第112章 【ソラ】
あ、この先生の新刊入荷してる!
うわー、これも欲しい!こっちも!!
でもさすがにこんなには持って帰れないかな・・・
あとでネット通販で買う?でもすぐ読みたいし・・・
「Mom, still?」
「Sorry, wait a little longer?」
お母さん、まだ?、そう面倒くさそうにしているソラに、もう少しだけ待って?と謝り棚の本を選ぶ。
「I've already chosen・・・」
僕、もう選んだのに・・・そう不満げにするソラの腕の中には【家庭の医学】・・・
ま、まぁ、読みたいならいいけどね・・・、そう5歳児らしからぬチョイスに苦笑いした。
「ねぇ、あの子、ムンラの英二に似てない?」
「えー!!どれどれ!?」
「ほら、あの英語喋ってる・・・」
ハッとして慌ててソラの帽子の鍔をグッと下げる。
チラリとその会話の主たちに視線を向けると、やばって気まずそうな顔をして移動していく。
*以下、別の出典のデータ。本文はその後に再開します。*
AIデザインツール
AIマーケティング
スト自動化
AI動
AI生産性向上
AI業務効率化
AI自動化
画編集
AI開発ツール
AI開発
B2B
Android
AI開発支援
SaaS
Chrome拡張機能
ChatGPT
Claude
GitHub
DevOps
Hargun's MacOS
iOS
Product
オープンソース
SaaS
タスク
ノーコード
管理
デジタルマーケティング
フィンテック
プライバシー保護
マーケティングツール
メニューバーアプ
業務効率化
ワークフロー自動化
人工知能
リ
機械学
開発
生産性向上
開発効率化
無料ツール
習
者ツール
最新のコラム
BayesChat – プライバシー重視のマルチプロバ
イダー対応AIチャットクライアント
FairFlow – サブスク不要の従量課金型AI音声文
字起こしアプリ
別に似ているだけで、本当に英二くんの子供だと分かってしまうことは無いだろうけど、何がきっかけでバレてしまうか分からない。
もしそんなことになったら、英二くんにすごい迷惑かけてしまう。
第一、英二くんに見つかる訳にはいかないんだから、出来るだけ目立たず生きていかなきゃ・・・
「・・・ソラ、ここは日本だから、お外では日本語話そうか?、お家ではソラが好きな言葉でいいから・・・英語でもフランス語でもドイツ語でも・・・」
他のお客さんの邪魔にならない場所でそう言い聞かせる。
目立つしね、なんてすぐに納得して頷いてくれるソラをギュッと抱きしめる。
大人の事情で自由にのびのびとさせてあげれなくて申し訳なく思う。